Web 3.0 and Web 4.0
It is nice to see that the NY Times in an article by John Markoff entitled "Entrepreneurs See a Web Guided by Common Sense" is acknowledging the pursuit of Web 3.0 as a successor to current Web 2.0 efforts. Alas, current efforts to leap forward from Wed 2.0 are far too vague, sketchy, halfhearted, and even ill-conceived or misguided to achieve even a fraction of my vision for The Consumer-Centric Knowledge Web - A Vision of Consumer Applications of Software Agent Technology - Enabling Consumer-Centric Knowledge-Based Computing. Still, it is nice to see even a little forward progress.
The Times article focused on data mining or knowledge mining of the existing Web, saying "computer scientists and a growing collection of start-up companies are finding new ways to mine human intelligence."
The Times summarizes the whole Web 3.0 effort as:
Their goal is to add a layer of meaning on top of the existing Web that would make it less of a catalog and more of a guide and even provide the foundation for systems that can reason in a human fashion. That level of artificial intelligence, with machines doing the thinking instead of simply following commands, has eluded researchers for more than half a century.
Referred to as Web 3.0, the effort is in its infancy, and the very idea has given rise to skeptics who have called it an unobtainable vision. But the underlying technologies are rapidly gaining adherents, at big companies like I.B.M. and Google as well as small ones. Their projects often center on simple, practical uses, from producing vacation recommendations to predicting the next hit song.
But in the future, more powerful systems could act as personal advisers in areas as diverse as financial planning, with an intelligent system mapping out a retirement plan for a couple, for instance, or educational consulting, with the Web helping a high school student identify the right college.
Alas, nothing in the article really put any meat on the bones of the teaser from the title: guided by common sense. Sure, the Cyc effort does take a stab at "common sense", but falls far short of the kind of common sense that consumers expect from real people.
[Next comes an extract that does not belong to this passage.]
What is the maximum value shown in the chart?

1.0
Still, I welcome the Web 3.0 efforts, however meager they might be, since until we slog through them, most people won't have the mental frame of mind to grasp the full scope of what is needed for my Consumer-Centric Knowledge Web.
Maybe I need to start calling my vision Web 4.0 to make it clear what a long way we still really have to go to get to my vision for a Consumer-Centric Knowledge Web.